Rothirsche sind im Winter auf FdH-Diät: Sie fressen nur halb so viel wie im Sommer, selbst wenn ihnen unbegrenzt gutes Futter zur Verfügung steht. Gleichzeitig verkleinern die Tiere ihren Verdauungstrakt und verwerten die aufgenommene Nahrung effizienter. Das zeigte eine im "American Journal of Physiology" veröffentlichte Untersuchung von Wiener Forschern.

In einem Fütterungsversuch haben Wissenschaftler des Instituts für Wildtierkunde und Ökologie der Veterinärmedizinischen Universität Wien gemeinsam mit deutschen Kollegen 16 Rothirschkühe über einen Zeitraum von drei Jahren untersucht. Sie überprüften dabei, ob die Tiere ihre Nahrungsaufnahme und -verwertung je nach Jahreszeit unterschiedlich regulieren.

Tatsächlich fraßen die Hirschkühe im Winter täglich nur halb so viel von den unbegrenzt zur Verfügung stehenden, bei den Tieren beliebten Futterpellets. "Offenbar verhindert reduzierter Appetit im Winter, dass Rothirsche zu viel Zeit und Energie für wenig ergiebige Nahrungssuche verwenden", erklärte Institutschef Walter Arnold in einer Aussendung.

Pansen und Leber werden im Winter verkleinert
Die geringere Nahrungsaufnahme ermöglicht gleichzeitig eine beträchtliche Verkleinerung des Verdauungstraktes, was wiederum Energie einspart. "Das Fassungsvermögen des Pansens verkleinerte sich von durchschnittlich 13 auf sieben Liter, das Gewicht des leeren Pansens von 2100 auf 1500 Gramm und das der Leber von 1500 auf 1100 Gramm, so Arnold.

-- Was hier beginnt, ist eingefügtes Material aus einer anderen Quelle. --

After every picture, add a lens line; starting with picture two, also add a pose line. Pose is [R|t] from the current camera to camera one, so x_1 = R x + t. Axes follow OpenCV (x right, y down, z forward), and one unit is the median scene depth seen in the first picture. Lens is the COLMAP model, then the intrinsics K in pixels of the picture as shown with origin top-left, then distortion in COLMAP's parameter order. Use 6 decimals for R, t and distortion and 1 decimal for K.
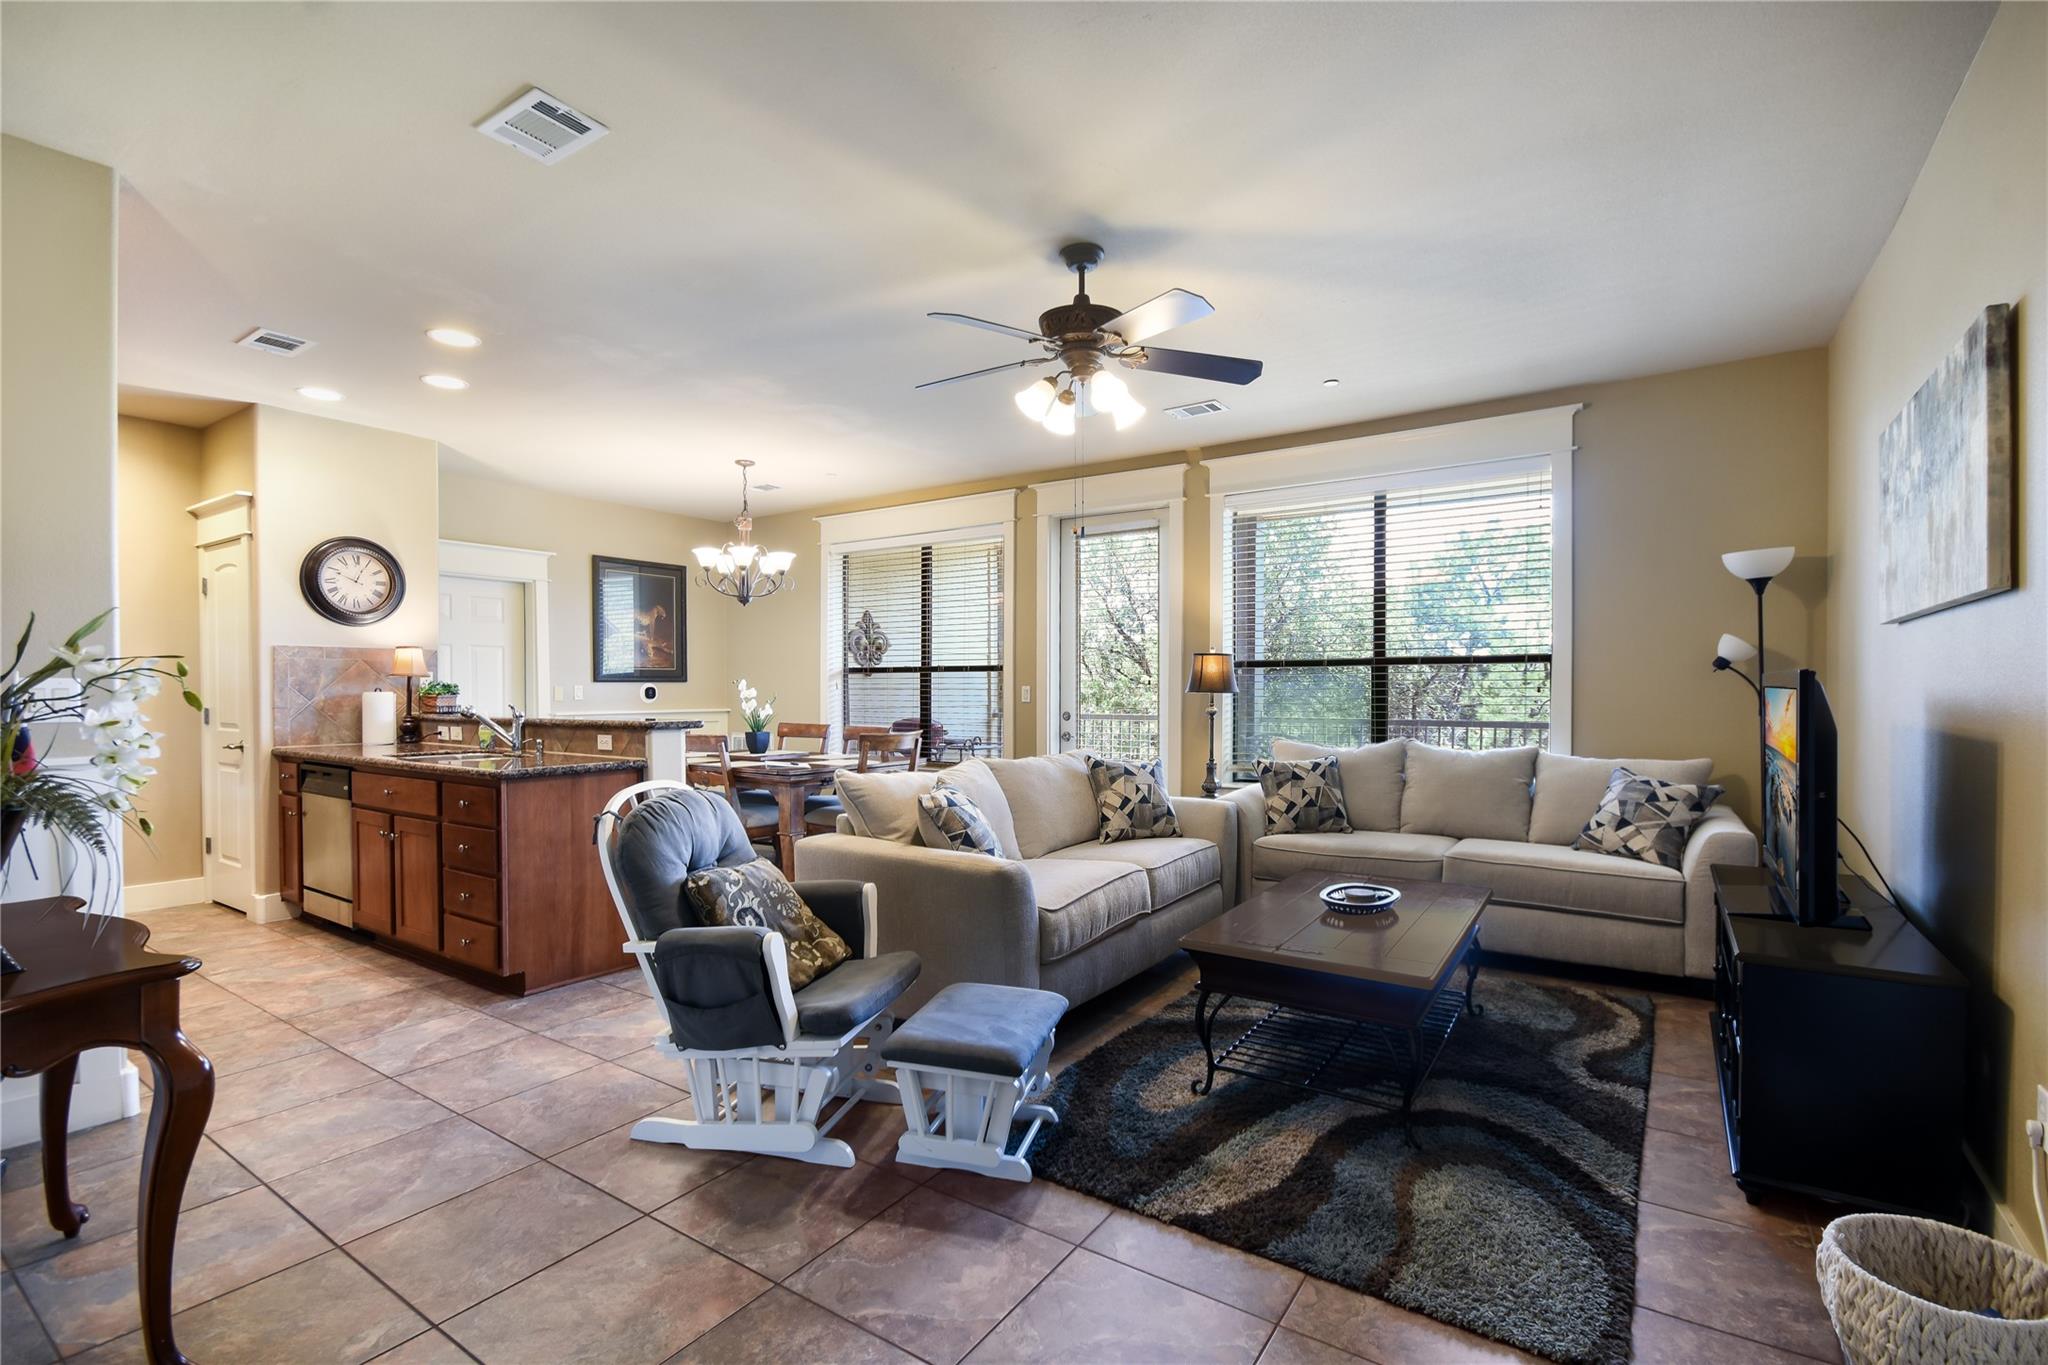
lens RADIAL K [[933.2, 0, 1033.8], [0, 933.2, 693.8], [0, 0, 1]] dist [0.013038, 0.000105]
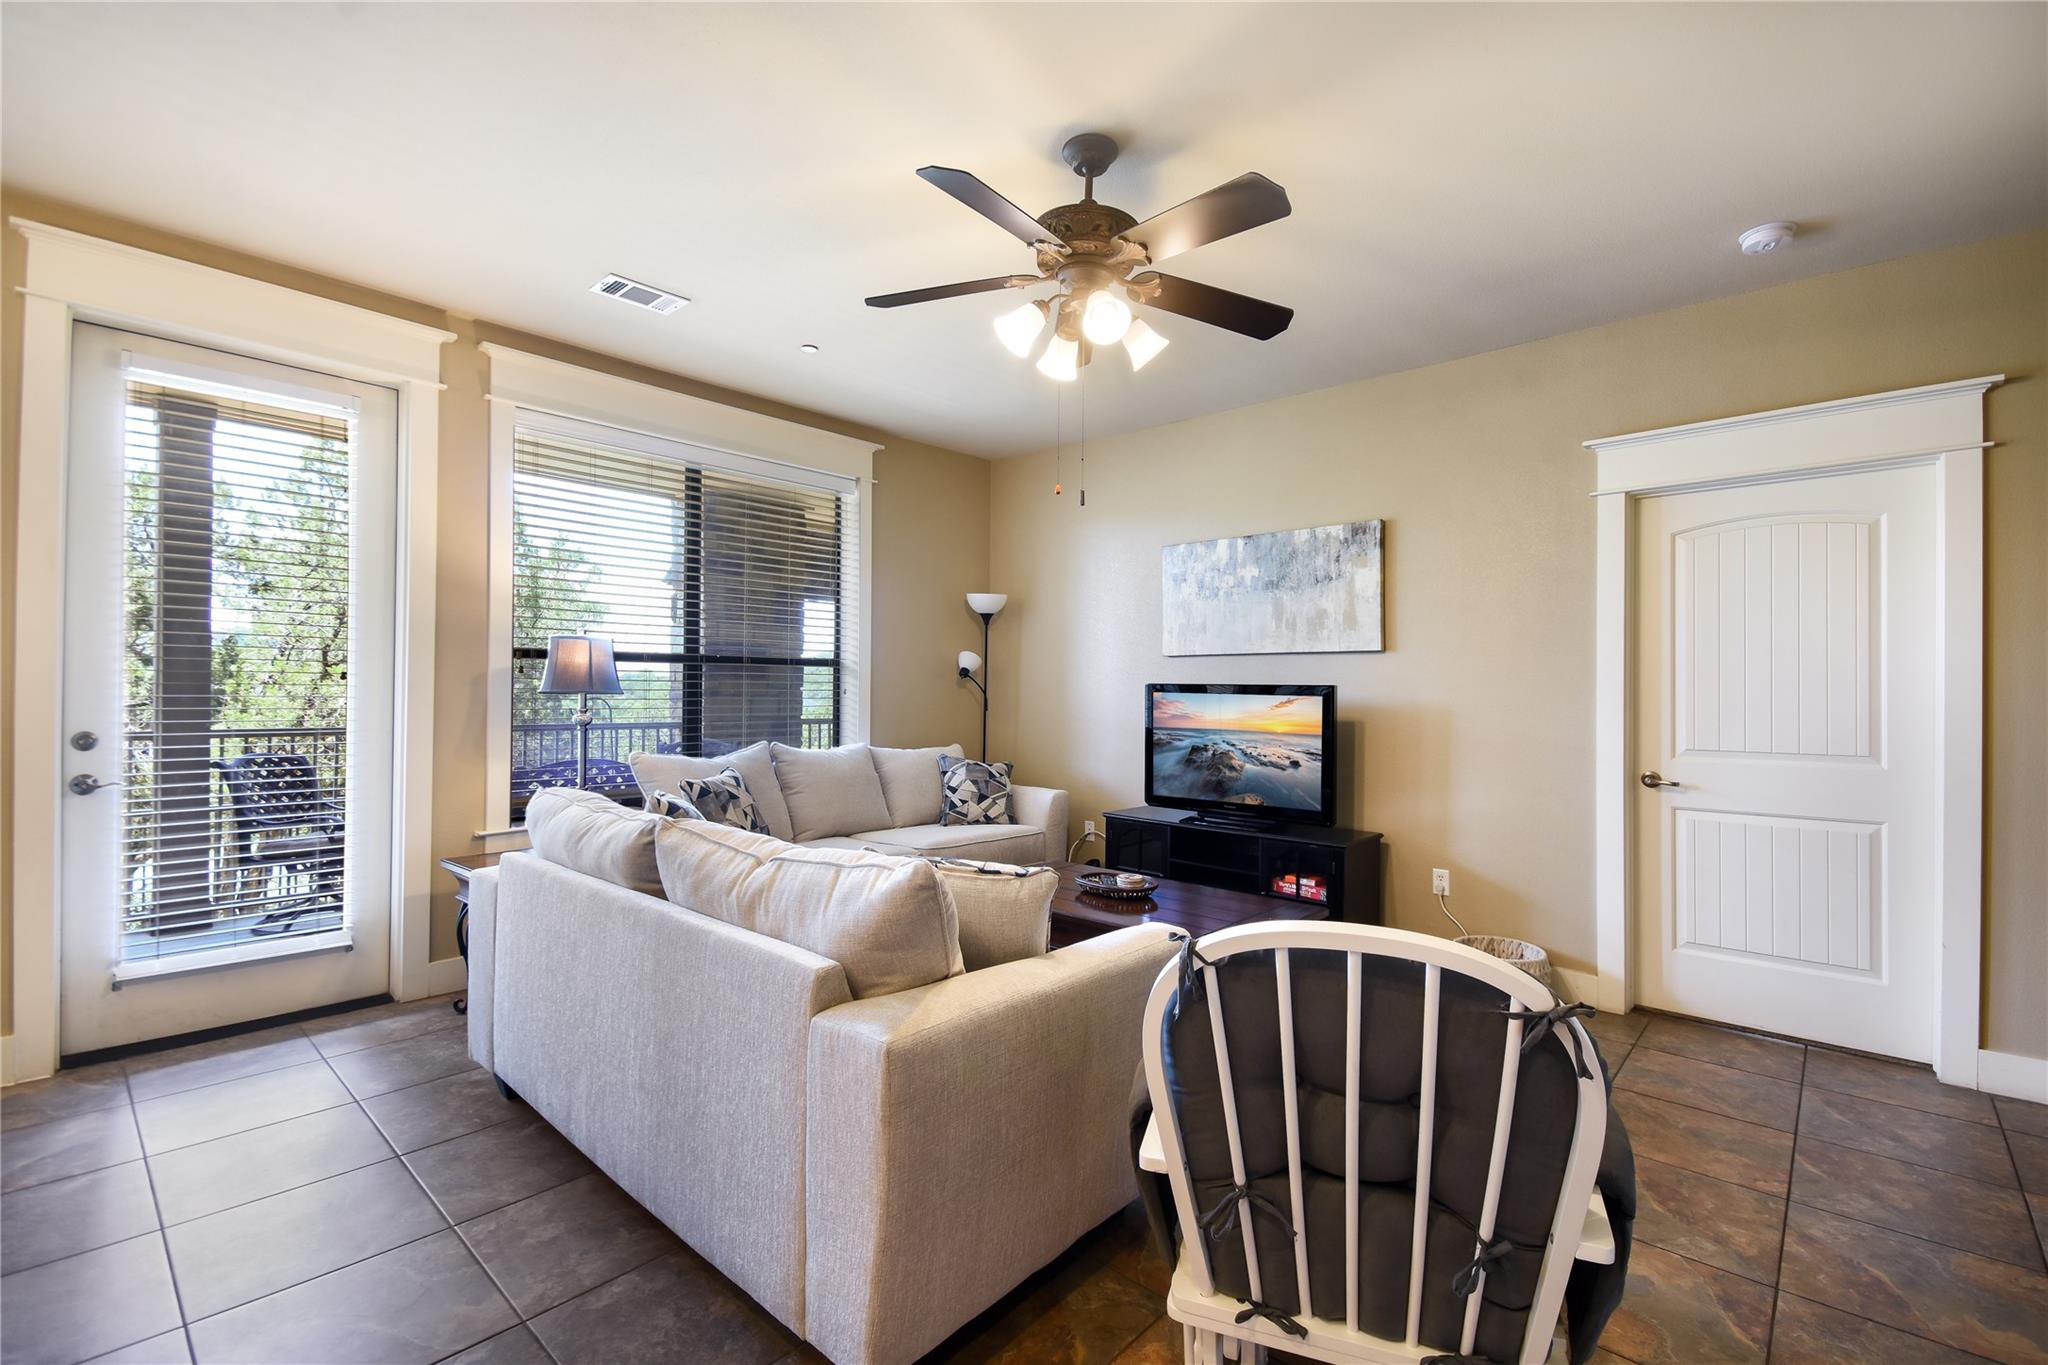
lens RADIAL K [[933.2, 0, 1033.8], [0, 933.2, 693.8], [0, 0, 1]] dist [0.013038, 0.000105]
pose [[0.129146, -0.000193, 0.991626, -0.454968], [-0.004431, 0.999990, 0.000772, -0.003331], [-0.991616, -0.004494, 0.129144, 0.561830]]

Andere Organe wie Niere, Labmagen, Herz oder Milz zeigten keine signifikanten Veränderungen, ebenso nicht das Körpergewicht. Von Untersuchungen an anderen Wildtierarten wie Gämsen, Steinböcken oder Murmeltieren sowie an Rothirschen aus freier Wildbahn wissen die Wissenschafter jedoch, dass sich praktisch alle Organe des Verdauungstraktes verkleinern. Beim Körpergewicht verlieren frei lebende Hirsche im Winter rund 15 Prozent.

Nährstoffaufnahme des Dünndarms erhöht
Weiters zeigte sich, dass die Kapazität zur Nährstoffaufnahme im Dünndarm im Winter erhöht ist, die Aufnahme von Glukose und Proteinbestandteilen aus dem Nahrungsbrei läuft im Winter schneller ab als im Sommer. Dadurch fanden sich im Kot von Wintertieren - bei vergleichbaren aufgenommenen Mengen - geringere Konzentrationen von Rohprotein als im Kot von Sommertieren.

Offensichtlich wird die wenige und magere Winternahrung von den Tieren maximal ausgebeutet. "Es zählt jede Kalorie, denn die Energiebilanz im Winter ist notorisch negativ und Fettreserven sind nur begrenzt vorhanden", so Arnold. Im Sommer dagegen halten sich die Tiere mit der Verdauung des aufgenommenen Futters nicht lange auf. Sie fressen viel, machen aber auch rasch Platz für neue Nahrung, die im Sommer reichlich vorhanden ist.

Für ihre Untersuchung verwendeten die Forscher weibliche, erwachsene Rothirsche, die im Zuge von Bestandsregulierungen im Forschungsgehege erlegt worden waren.